Clio rested her chin on the bunk, rifle by her ear, one arm resting beside it, finger on the trigger. Shaking hard now. Not afraid of death, no. When everything’s gone, nothing left to lose. Family, oh, gone long time back. Petya, disappeared so long ago it was hard to remember him now. Big, he was. Tall, hulking, still a boy, always a boy. Eternal childhood. Not like her, an old woman now, aiming the gun at the man’s head. Old at twenty-eight. She had seen too much death, seen her quota, time to die. Earth was old too, had its quota of autumns, dying too. No springs now, no regreening. Now that her seeds were dead. Scorched in the remnants of the Amazon coast, her last stand for the fading Earth. Should have died then, a good death it would have been, all at once, not in pieces as over the last months.
Make up for it now, I guess
.

She held on to the rifle. The barracks door opened.

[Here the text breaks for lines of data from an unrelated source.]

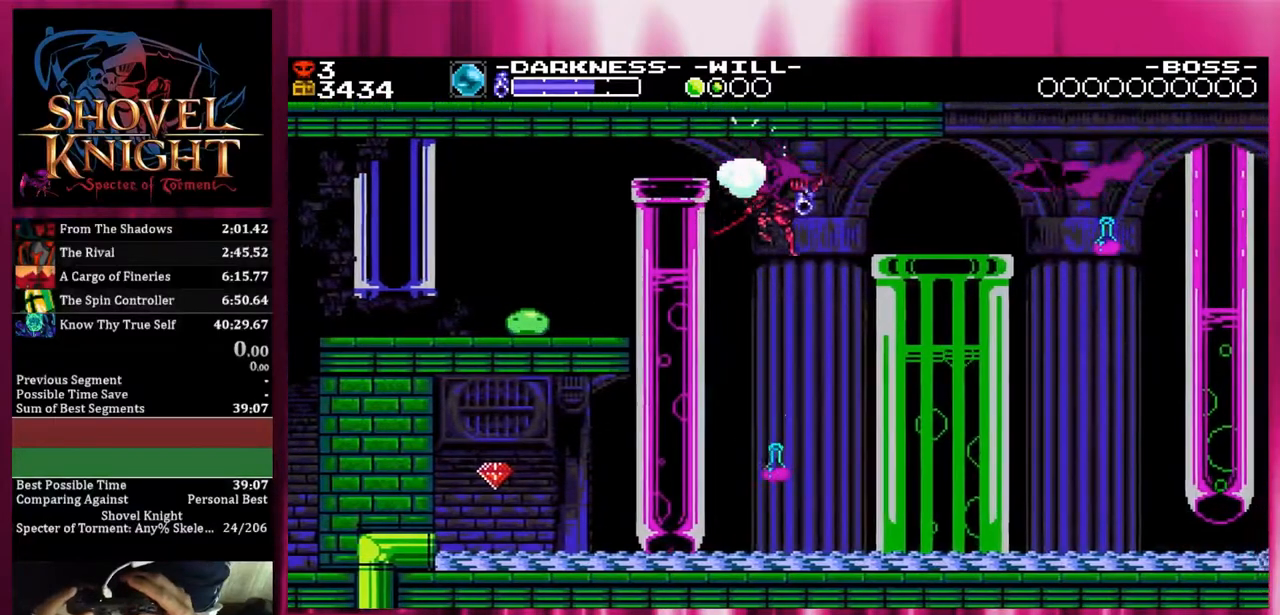
Gameplay with a controller (PlayStation layout); each line is a JSON object with the inputs held at the frame after it. "events" lists button and stick changes between this image and that frame as [ms after this image, input, new state], when the widget could be followed in between. Not read: left_stick right_stick.
{"buttons": ["DPAD_RIGHT"], "events": []}
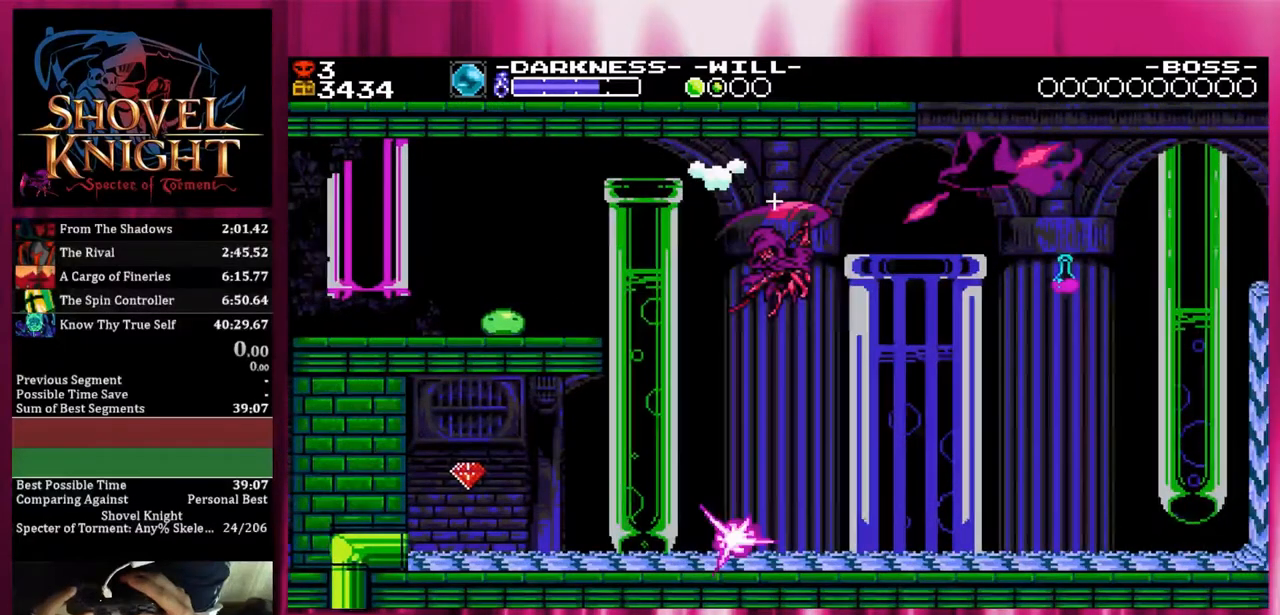
{"buttons": ["SQUARE", "DPAD_RIGHT"], "events": [[167, "SQUARE", "down"]]}
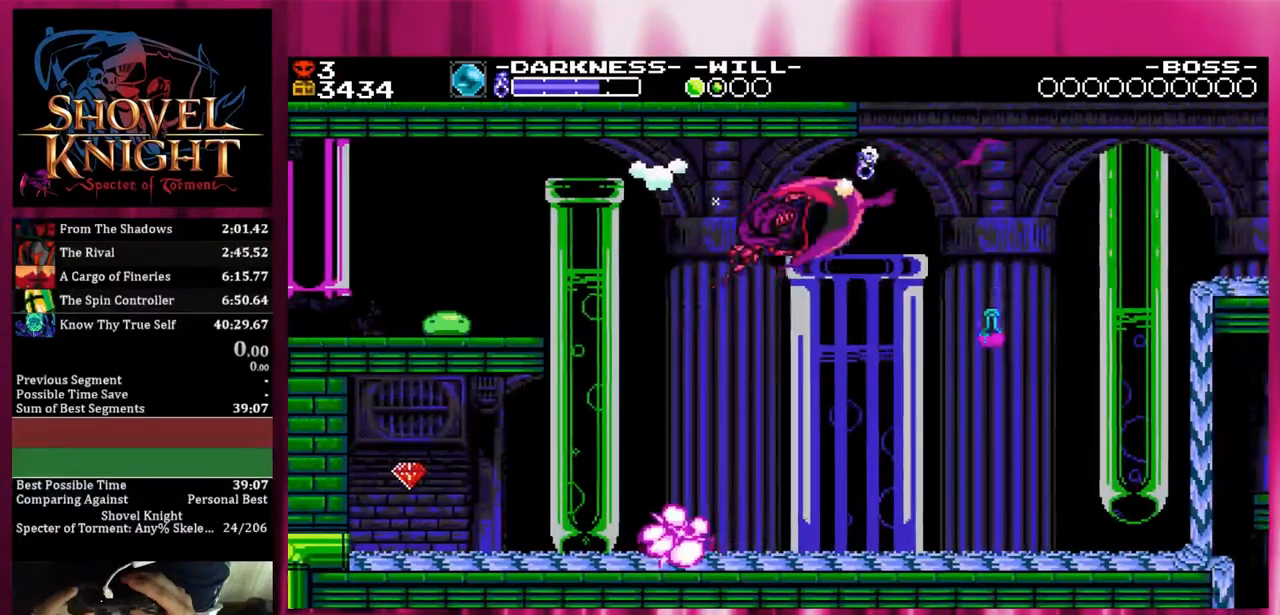
{"buttons": ["SQUARE", "DPAD_RIGHT"], "events": []}
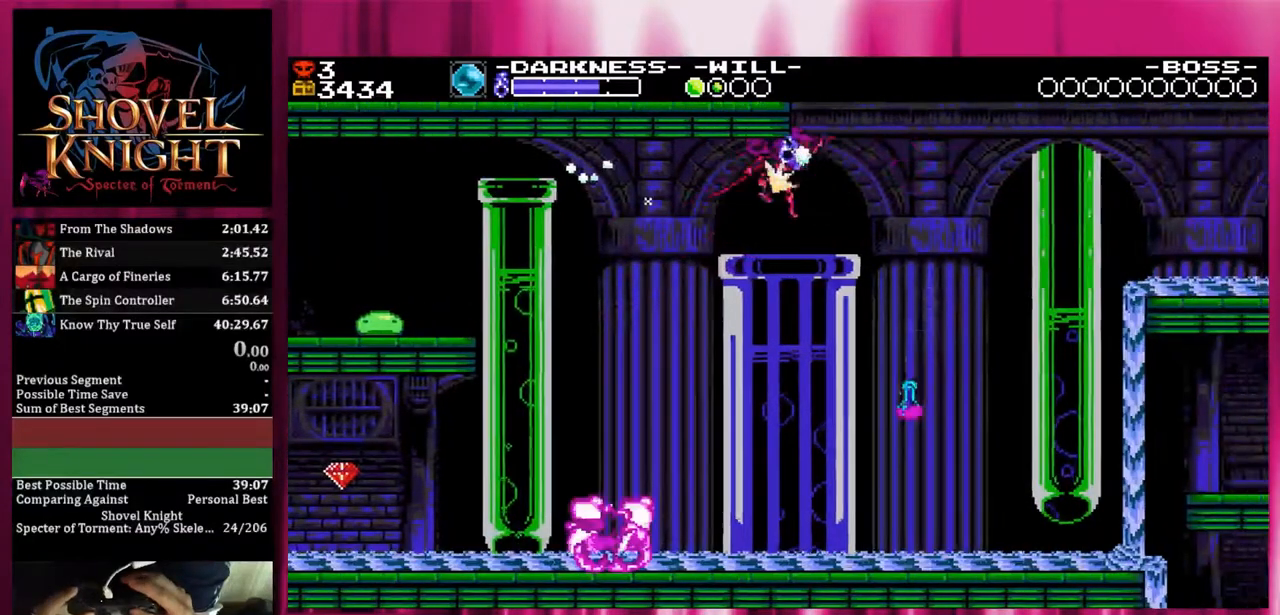
{"buttons": ["SQUARE", "DPAD_RIGHT"], "events": []}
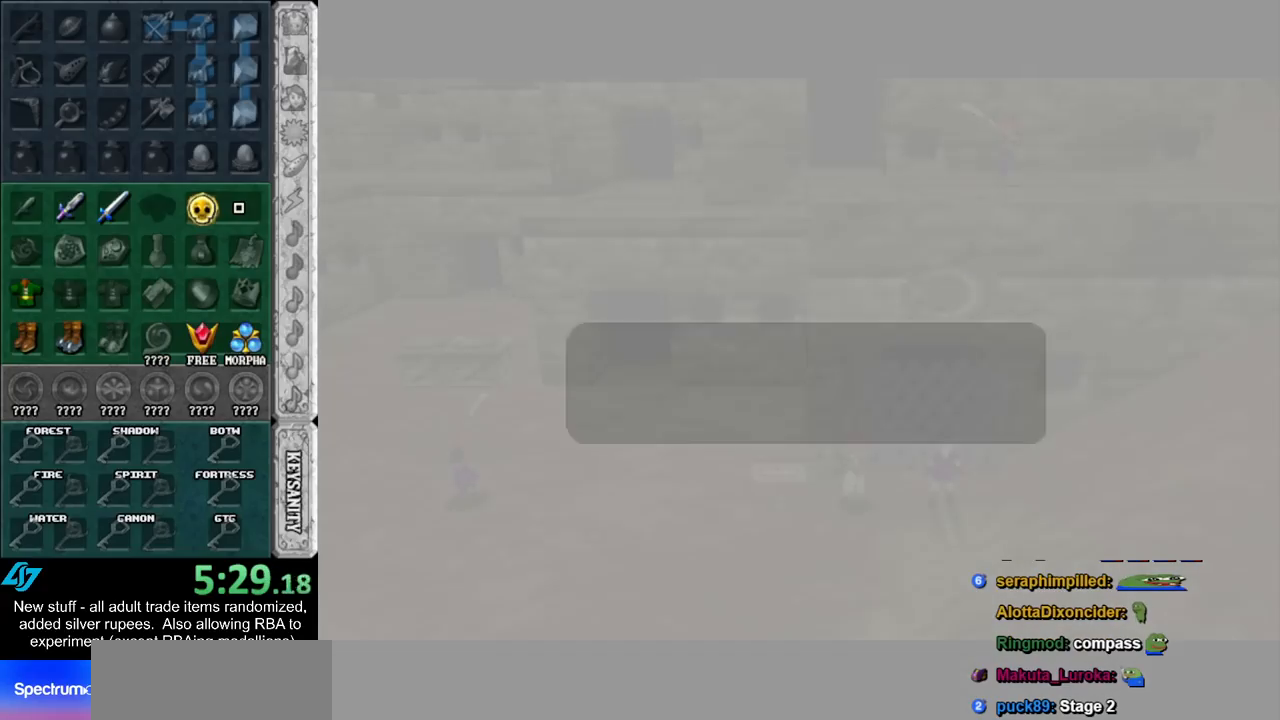
Gameplay with a controller (Nintendo layout); each line is a JSON object with the inputs held at the frame after it. "events" lists button and stick changes between this image and that frame as [ms after this image, input, new state], when the widget could be followed in between. Not read: L3 R3.
{"buttons": [], "left_stick": "center", "right_stick": "center", "events": [[267, "A", "down"], [267, "B", "down"], [333, "A", "up"], [333, "B", "up"], [417, "A", "down"], [417, "B", "down"], [483, "A", "up"], [483, "B", "up"]]}
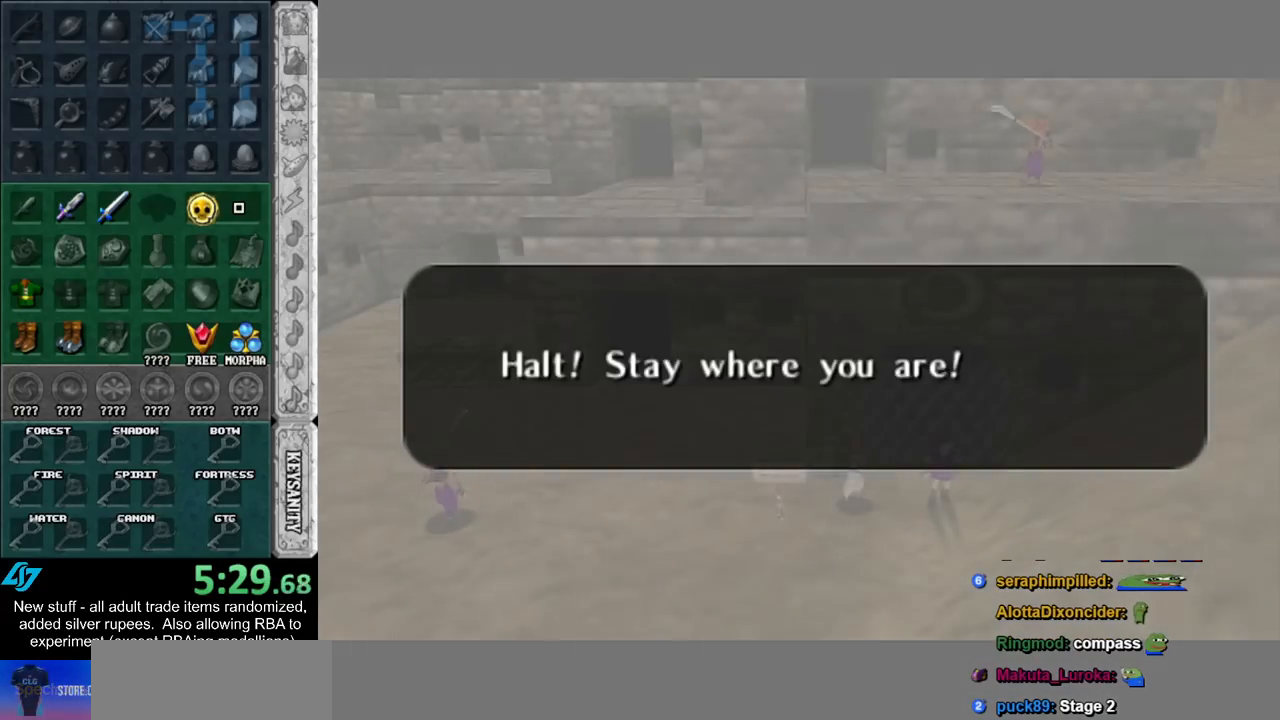
{"buttons": [], "left_stick": "center", "right_stick": "center", "events": [[83, "A", "down"], [83, "B", "down"], [150, "A", "up"], [150, "B", "up"], [233, "A", "down"], [233, "B", "down"], [300, "A", "up"], [300, "B", "up"], [400, "A", "down"], [400, "B", "down"], [483, "A", "up"], [483, "B", "up"]]}
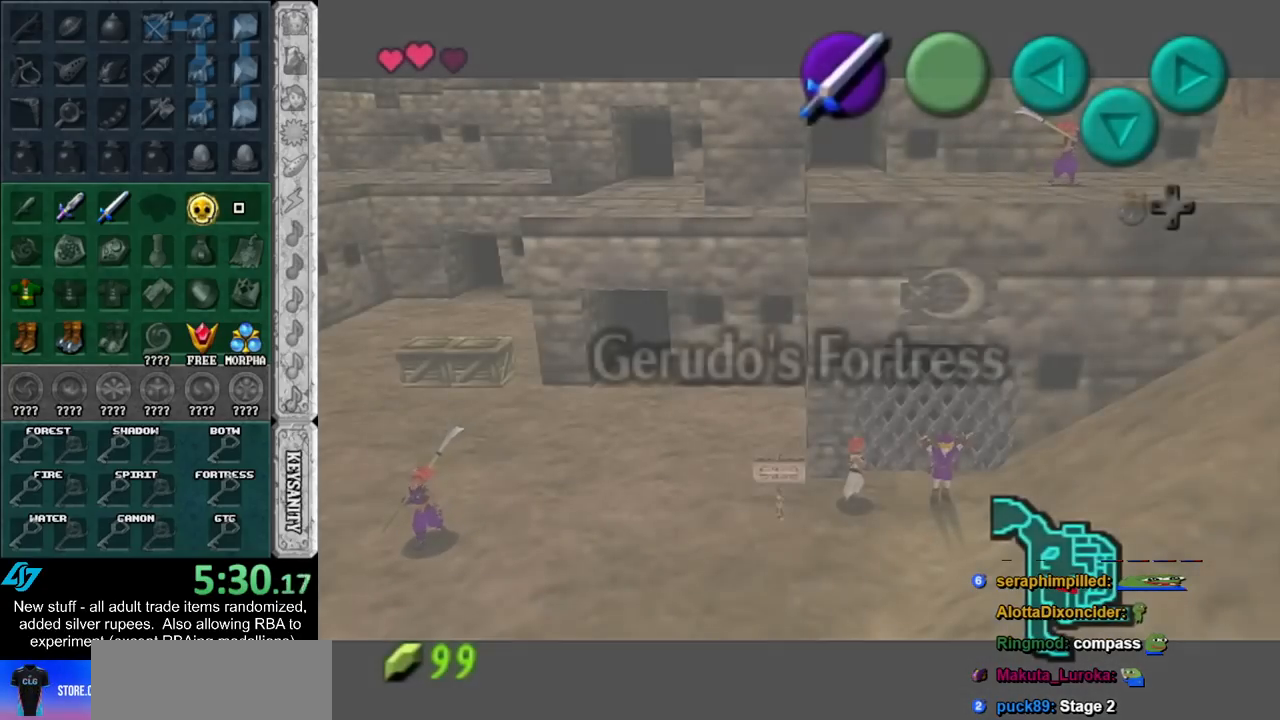
{"buttons": [], "left_stick": "center", "right_stick": "center", "events": []}
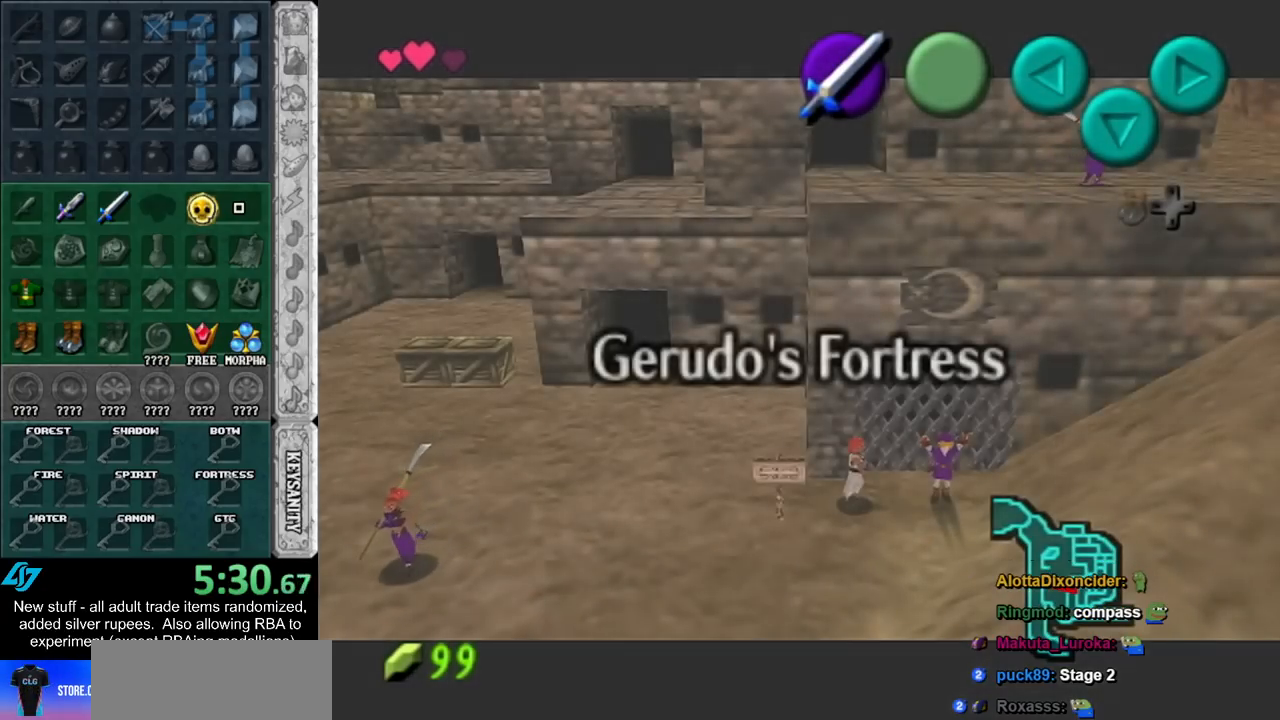
{"buttons": [], "left_stick": "center", "right_stick": "center", "events": []}
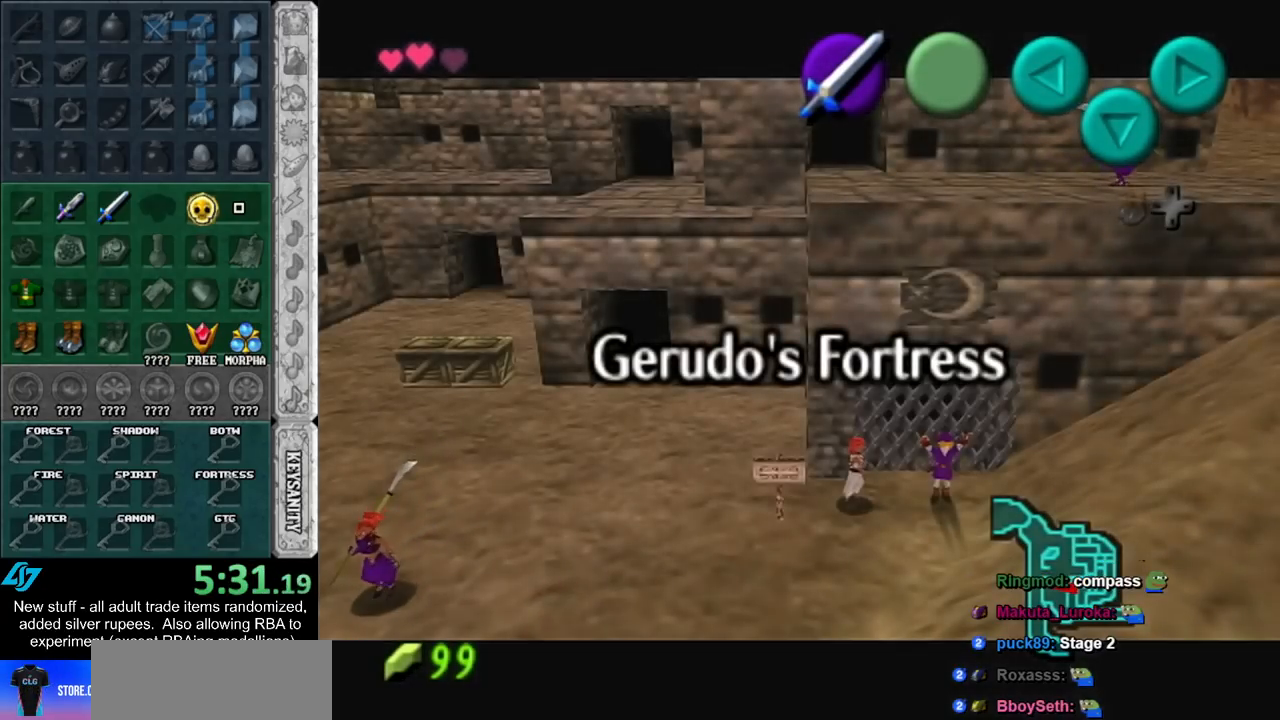
{"buttons": [], "left_stick": "center", "right_stick": "center", "events": []}
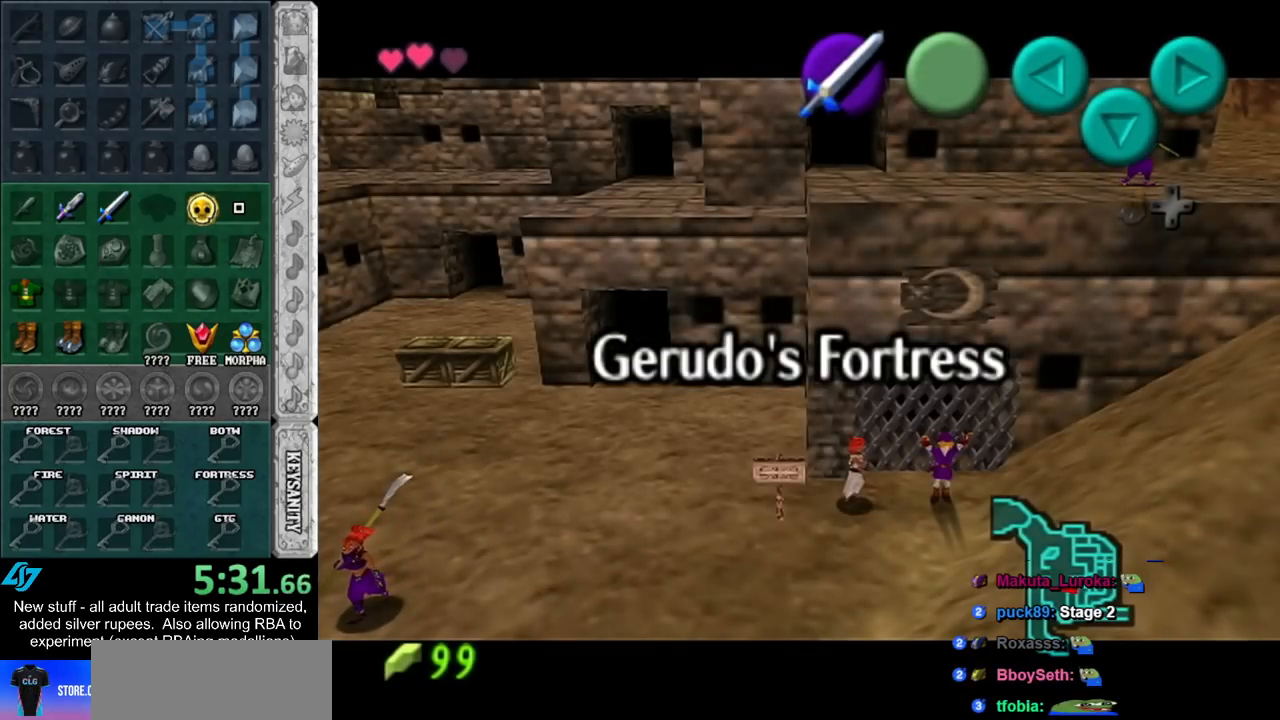
{"buttons": [], "left_stick": "center", "right_stick": "center", "events": []}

A man entered. Opened the screen door, closed it behind him, turning to do so, stood casually before her, arms at his sides. About five-foot-ten, a trim man, with sandy brown hair combed carefully into a small wave at his temple with too much gel. Maybe fifty years old. Dressed in U.S. Army khaki. From the distance of five meters, Clio couldn’t read his insignia, but he was brass, high brass. He stood before her, looking straight down the barrel of the rifle. His face pleasant, a small smile tugging at one corner of his mouth.

“You’ll be Clio Finn, then,” he said.

“You’ll be dead if you move closer.”

His expression didn’t change. He held out his arms, palms out, and slowly turned. Short sleeves, looked unarmed. Could have a gun strapped to his ankle.

He looked down at Loren’s body. “That shouldn’t have happened.” He looked past Clio into the corner. “I’m deeply sorry, Mrs. Scally.”

Clio remained kneeling, rigid. “Go fuck yourself.”

His lips pursed. “I don’t blame you for your cynicism. The quarantine facilities are hard places. Those that come here, come here to die. People are desperate—and dangerous. The quarantine captains must use harsh means occasionally to keep order; sometimes they go too far. It’s a hard balance. I wouldn’t want the job.”

She was starting to feel sleepy, bored by his gentle droning. Snapped her head up.

“You’re tired, I’m sure. Let me get to the point.” He gestured to the bunk across from her. “May I sit down?”

Clio didn’t move. Couldn’t decide what to do next.

He moved to the bunk on the other side of hers, sat, hands clasped between his knees.

“Now that you’ve got me, I think you can let this youngster go.” His voice was sonorous, amiable. Threw her off. She swung the rifle up to aim at his head. Too cramped a position. She moved back to join Rita against the wall, braced the rifle on her knee.